Showing posts with label censorship. Show all posts
Showing posts with label censorship. Show all posts

Monday, October 13, 2008

Shining a spotlight on Apple's shenanigans

Apple will be releasing a new line of notebooks tomorrow, but, if you want to take a break from checking for Chinese leaks on tech specs, developer Peter Hosey has just finished updating the iPhone App Graveyard, (h/t Ars Technica which memorializes the apps that Apple has kicked off the App Store, and thereby placed off limits to everyone whose iPhones and iPod Touches aren't jailbroken.

Some of the dead are victims of copyright problems like Tris (a Tetris remix) while others fell afoul of Apple's apparent no-absurdism policy (I am Rich, an app that cost $999.99 and displayed a glowing, red jewel on the iPhone screen above the words "I am rich"), but only one of the dead apps has me boggled.

Freedom Time displayed a countdown to George W. Bush's last day in office above the words "...until the end of an error." Apple dropped the app, claiming it was defamatory. (They also supposedly booted a Bushisms app, which only showed actual Bush quotes for the same reason. It does make you wonder if Bush can sue himself for defamation of character.)

Steve Jobs responded to criticism by saying,
I think this app will be offensive to roughly half our customers. What’s the point?
It's puzzling that Jobs thinks that his business won't succeed if he allows anyone to sell anything that might annoy some fraction of his target population, particularly when he could make money when Democrats buy the app.

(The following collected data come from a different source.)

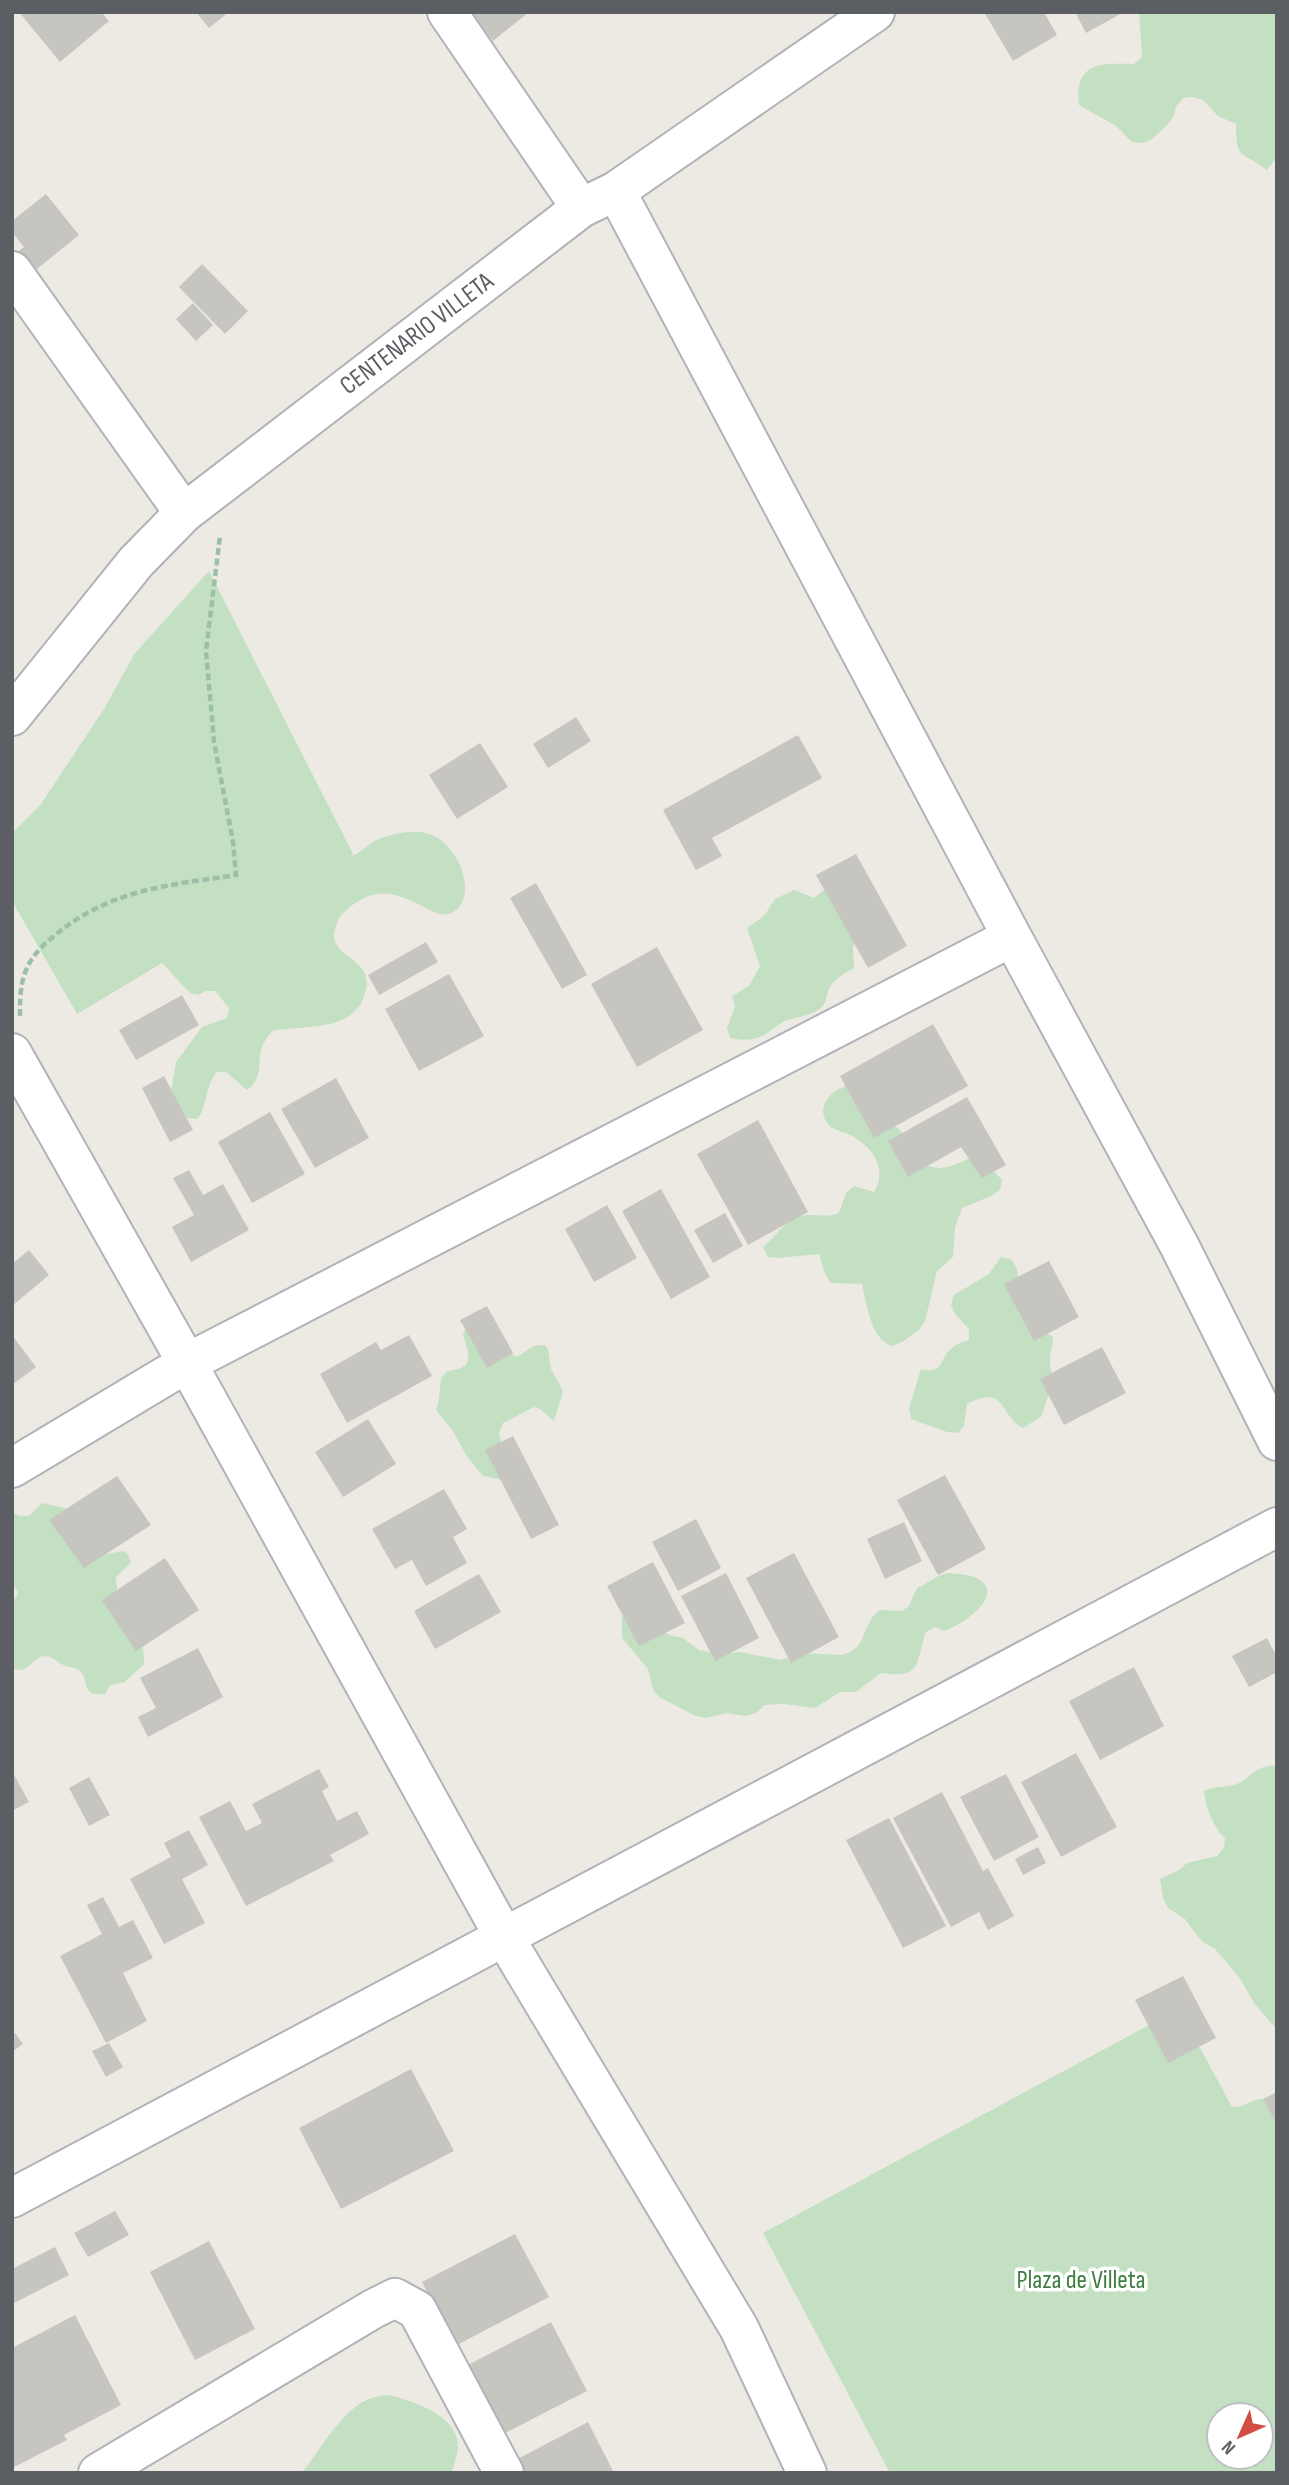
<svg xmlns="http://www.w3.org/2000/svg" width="1289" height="2485" font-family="'Sofia Sans Condensed',sans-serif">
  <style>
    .green { fill: #c3e0c3; fill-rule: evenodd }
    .building { fill: #c7c5c0 }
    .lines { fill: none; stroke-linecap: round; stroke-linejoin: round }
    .street-casing { stroke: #b0b3b7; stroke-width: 42 }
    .secondary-casing { stroke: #b0b2b6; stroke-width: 42 }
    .path { stroke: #9cc0a7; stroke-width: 4.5; stroke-dasharray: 7 3.5; stroke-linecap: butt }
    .street { stroke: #fff; stroke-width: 38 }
    .secondary { stroke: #fff; stroke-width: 38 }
    .labels { text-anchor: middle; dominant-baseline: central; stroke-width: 7; stroke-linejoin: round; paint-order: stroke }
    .street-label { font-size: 26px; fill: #5b5e62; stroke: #fff }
    .park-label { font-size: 26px; fill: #3f7d41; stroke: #fff }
  </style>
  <rect width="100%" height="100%" fill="#eceae3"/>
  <path class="green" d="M1139 12H1277V157L1267 170C1241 150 1236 161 1236 124L1218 116 1203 100 1193 97 1184 98 1176 106 1174 116 1167 125 1152 139 1143 143 1132 142 1116 126 1079 105C1074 62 1100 63 1134 64L1142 57Z
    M209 571 353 854 351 856C361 853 365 847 373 842 384 835 407 831 420 832 449 834 472 874 463 900 461 906 455 913 448 914 441 916 434 912 428 909 394 891 374 884 342 914 338 919 337 923 335 929 327 958 373 956 366 990 356 1034 305 1024 272 1031 269 1036 264 1041 262 1046 257 1063 264 1077 247 1090L226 1072H217C204 1087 208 1107 197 1119L187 1118 170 1097 176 1062 202 1027 227 1018 229 1008 215 991H206L198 995 190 993 162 963 77 1014 12 901V833L41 804 104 709 135 653Z
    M830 885 862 929 853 947 854 968C845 973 833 979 829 989 826 996 827 1002 821 1008 810 1017 797 1016 785 1021 778 1024 773 1030 767 1033 756 1041 743 1041 730 1038L727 1028 735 1006 732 996 749 986 760 966 747 928 764 916 775 899 794 890 814 898Z
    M847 1086C866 1102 888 1117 905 1136 916 1148 919 1168 939 1168 953 1169 966 1157 980 1156L1002 1180 1000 1190 991 1196 962 1208 955 1227 953 1257 937 1271 925 1321 919 1330 902 1342 892 1346C870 1338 867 1304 862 1284L831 1283 825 1274 819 1254 778 1258 768 1257 763 1247C775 1237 783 1223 798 1217 812 1212 825 1219 839 1213L846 1193 854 1186 874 1192C888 1170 873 1146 850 1135 844 1132 836 1131 830 1126 814 1111 829 1090 847 1086Z
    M1001 1257 1011 1259 1017 1269 1020 1289 1035 1327 1053 1337C1052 1353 1046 1362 1054 1378L1041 1417 1023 1428C999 1416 1007 1383 967 1404L964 1425 958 1433 947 1432 911 1419 909 1408 921 1369C947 1374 937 1359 952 1348 956 1344 963 1342 969 1340V1329L955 1314 951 1305 954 1295 989 1274Z
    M466 1329 517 1357 534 1346 545 1345 548 1349 551 1369 563 1391 554 1421 540 1409 534 1407 503 1423 499 1433 509 1481 483 1476 466 1455 453 1431 436 1410 439 1400 441 1379 447 1371C476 1368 469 1356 463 1334Z
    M42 1503 68 1509 102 1552 107 1554 122 1551 127 1553 131 1562 116 1577C115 1608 147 1632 144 1664L125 1682 110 1685 105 1694C80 1697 90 1681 80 1671 77 1667 70 1667 65 1666 59 1663 52 1656 45 1656 35 1656 31 1666 23 1670L12 1669V1605L18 1593 12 1581V1512L19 1516H29Z
    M948 1573C957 1574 968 1574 976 1578 1009 1595 961 1625 945 1631L935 1627 926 1632C915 1663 923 1679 881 1673L856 1692H840L815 1708 784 1704 764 1705 756 1713 746 1716 726 1713 706 1718 696 1716 659 1697 653 1689 648 1669 622 1638V1618L626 1608 656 1629 673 1636 683 1638 699 1650 720 1654 740 1652 781 1660 800 1653 842 1655 851 1652 859 1645 872 1617 880 1610 902 1611 909 1606 917 1588C929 1583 936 1575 948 1573Z
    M1277 1766V2030L1255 2004 1239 1977 1215 1949 1206 1944 1198 1937 1185 1919 1168 1908 1163 1898 1160 1879 1179 1870 1187 1863 1217 1856 1224 1848 1225 1838C1214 1828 1205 1806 1204 1791 1216 1785 1227 1788 1237 1784 1255 1776 1253 1765 1277 1766Z
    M1179 2009 1232 2107C1252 2107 1252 2093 1277 2102V2473H890L763 2233ZM1219 2415H1261V2457H1219Z
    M389 2395C412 2401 451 2413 457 2439 460 2449 454 2463 452 2473H302C318 2452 337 2420 358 2405 368 2398 378 2396 389 2395Z"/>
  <path class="building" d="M19 12H101L109 21 60 62Z
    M196 12H229L209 28Z
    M470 12H529L493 41Z
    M984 12H1044L1057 35 1013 61Z
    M1075 12H1124L1086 33Z
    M46 194 79 235 27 277 12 256 24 247 12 232V221Z
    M202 264 248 311 225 334 179 287Z
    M193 303 213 325 196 341 176 319Z
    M576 717 591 741 548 768 533 744Z
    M798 735 822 778 712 838 722 856 696 870 663 810Z
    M480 743 508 787 457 819 429 775Z
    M856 854 907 946 868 968 816 875Z
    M536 883 587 975 562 989 510 898Z
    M426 942 438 962 379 995 368 975Z
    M657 947 703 1030 637 1067 591 984Z
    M449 974 484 1036 419 1071 385 1009Z
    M182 995 199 1025 136 1060 119 1030Z
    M933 1024 968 1086 874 1138 840 1076Z
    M164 1076 193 1130 170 1142 142 1088Z
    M336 1078 369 1138 315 1168 281 1109Z
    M967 1097 1006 1165 982 1178 961 1147 908 1177 888 1141Z
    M270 1112 305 1174 252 1203 218 1142Z
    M758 1120 808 1212 748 1245 697 1154Z
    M189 1170 203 1195 223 1184 249 1230 191 1262 172 1227 194 1215 173 1178Z
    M661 1189 710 1277 671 1299 622 1211Z
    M607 1205 637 1258 594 1282 565 1229Z
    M725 1213 743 1246 713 1263 694 1230Z
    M29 1250 49 1275 12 1306V1264Z
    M1049 1261 1079 1317 1034 1341 1004 1284Z
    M487 1306 513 1353 487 1368 460 1320Z
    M12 1335 36 1367 12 1385Z
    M409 1335 432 1376 347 1423 320 1374 376 1342 381 1350Z
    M1102 1347 1126 1393 1064 1425 1040 1379Z
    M368 1419 396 1464 343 1497 315 1452Z
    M513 1436 559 1525 531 1539 485 1450Z
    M945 1475 986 1549 938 1575 897 1500Z
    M117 1476 151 1525 84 1568 49 1520Z
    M444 1489 467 1529 453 1537 467 1563 426 1586 412 1560 395 1569 372 1529Z
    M696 1519 721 1568 678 1591 652 1542Z
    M904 1522 922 1561 885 1579 867 1539Z
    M794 1553 839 1637 791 1663 746 1578Z
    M165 1558 199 1610 136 1651 102 1600Z
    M653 1562 685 1623 639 1646 607 1586Z
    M726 1573 759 1638 715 1661 681 1596Z
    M479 1574 501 1612 435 1649 414 1611Z
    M1267 1638 1277 1657V1672L1249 1687 1232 1656Z
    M198 1648 223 1697 148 1737 138 1717 156 1708 140 1678Z
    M1134 1667 1164 1726 1100 1760 1069 1701Z
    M1076 1753 1117 1827 1061 1857 1021 1782Z
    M319 1769 329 1787 322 1791 337 1821 357 1811 369 1834 330 1855 334 1861 246 1906 199 1817 230 1801 246 1831 262 1823 252 1804Z
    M12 1771 29 1802 12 1811Z
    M1006 1774 1039 1837 994 1861 960 1797Z
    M89 1777 110 1815 89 1826 69 1788Z
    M942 1792 983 1871 988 1868 1014 1916 988 1930 979 1912 951 1927 893 1818Z
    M889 1818 946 1926 903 1948 846 1840Z
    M189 1830 208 1865 182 1879 205 1923 164 1944 130 1879 171 1857 164 1843Z
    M1038 1847 1046 1863 1023 1875 1015 1859Z
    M103 1897 119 1927 133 1920 153 1958 123 1973 147 2021 106 2043 60 1956 102 1934 87 1905Z
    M1183 1976 1216 2038 1168 2063 1135 2000Z
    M15 2033 23 2044 12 2052V2036Z
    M109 2043 123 2067 106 2077 92 2051Z
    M411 2069 454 2151 341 2209 299 2128Z
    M1277 2092V2124L1263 2099Z
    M115 2211 129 2235 88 2257 74 2233Z
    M515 2234 549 2297 455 2346 422 2282Z
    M209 2241 255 2329 195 2360 150 2272Z
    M55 2247 69 2275 12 2304V2269Z
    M75 2315 121 2405 64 2435 67 2440 12 2468V2348Z
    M551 2322 587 2391 499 2436 464 2367Z
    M588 2422 614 2473H515L510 2463Z"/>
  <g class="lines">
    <g class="street-casing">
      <path id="street" d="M447 12 581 208
        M616 191 1012 937 1179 1245 1277 1441
        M12 271 184 513
        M12 1053 187 1363 503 1935 739 2328 807 2473
        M12 1468 187 1363 1012 937
        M12 2198 1277 1527
        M98 2473 373 2309 395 2298 417 2310 504 2473"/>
    </g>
    <g class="secondary-casing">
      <path id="secondary" d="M12 716 136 562 184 513 581 208 616 191 875 12"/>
    </g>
    <path class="path" d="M20 1016C20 1000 20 983 27 968 33 954 47 941 59 932 113 889 170 885 236 875L233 842 214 742 206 651 220 536"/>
    <use href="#street" class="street"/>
    <use href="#secondary" class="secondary"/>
  </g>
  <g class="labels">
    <g class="street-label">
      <text transform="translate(417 334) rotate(-37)">CENTENARIO VILLETA</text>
    </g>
    <g class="park-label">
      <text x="1081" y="2280">Plaza de Villeta</text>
    </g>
  </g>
  <rect width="1289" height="2485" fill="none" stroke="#5b5e62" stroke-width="28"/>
  <g transform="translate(1240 2436) rotate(225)"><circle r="33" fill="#ffffff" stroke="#bdbfc0" stroke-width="2"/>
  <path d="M0-5L12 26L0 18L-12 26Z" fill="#d24d43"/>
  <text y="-10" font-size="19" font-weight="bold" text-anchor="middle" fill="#5b5e62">N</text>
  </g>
</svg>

Ah, well. Guess that puts the kibosh on writing an app to display the image below whenever the user navigates to the iTunes store.

Wednesday, September 3, 2008

I'd rather leave (Bristol's) baby in the corner

...because I'd rather talk about this.

Arguing that religious faith is pertinent inasmuch as it relates to character is one thing, but (according to this NYT profile her mayoral campaign took it way too far.
The traditional turning points that had decided municipal elections in this town of less than 7,000 people — Should we pave the dirt roads? Put in sewers? Which candidate is your hunting buddy? — seemed all but obsolete the year Ms. Palin, then 32, challenged the three-term incumbent, John C. Stein...

“Sarah comes in with all this ideological stuff, and I was like, ‘Whoa,’ ” said Mr. Stein, who lost the election. “But that got her elected: abortion, gun rights, term limits and the religious born-again thing. I’m not a churchgoing guy, and that was another issue: ‘We will have our first Christian mayor.’ ”

“I thought: ‘Holy cow, what’s happening here? Does that mean she thinks I’m Jewish or Islamic?’ ” recalled Mr. Stein, who was raised Lutheran, and later went to work as the administrator for the city of Sitka in southeast Alaska. “The point was that she was a born-again Christian.”
Palin wasn't just skillfully using the wedge issue for personal gain; it appears that questions of faith make too big a difference in her governing:
In her speech to the Wasilla Assembly of God in June, Ms. Palin said it was “God’s will” that the federal government contribute to a $30 billion gas pipeline she wants built in Alaska.
Her religious rhetoric is not just a veneer to sugarcoat policy choices, it is the basis of those choices. Time is reporting that:
Stein says that as mayor, Palin continued to inject religious beliefs into her policy at times. "She asked the library how she could go about banning books," he says, because some voters thought they had inappropriate language in them. "The librarian was aghast." That woman, Mary Ellen Baker, couldn't be reached for comment, but news reports from the time show that Palin had threatened to fire Baker for not giving "full support" to the mayor.
Please let me know when the talking heads leave Bristol alone and start discussing these choices. When faith trumps facts on issues of public policy, you're damn right it's a character issue.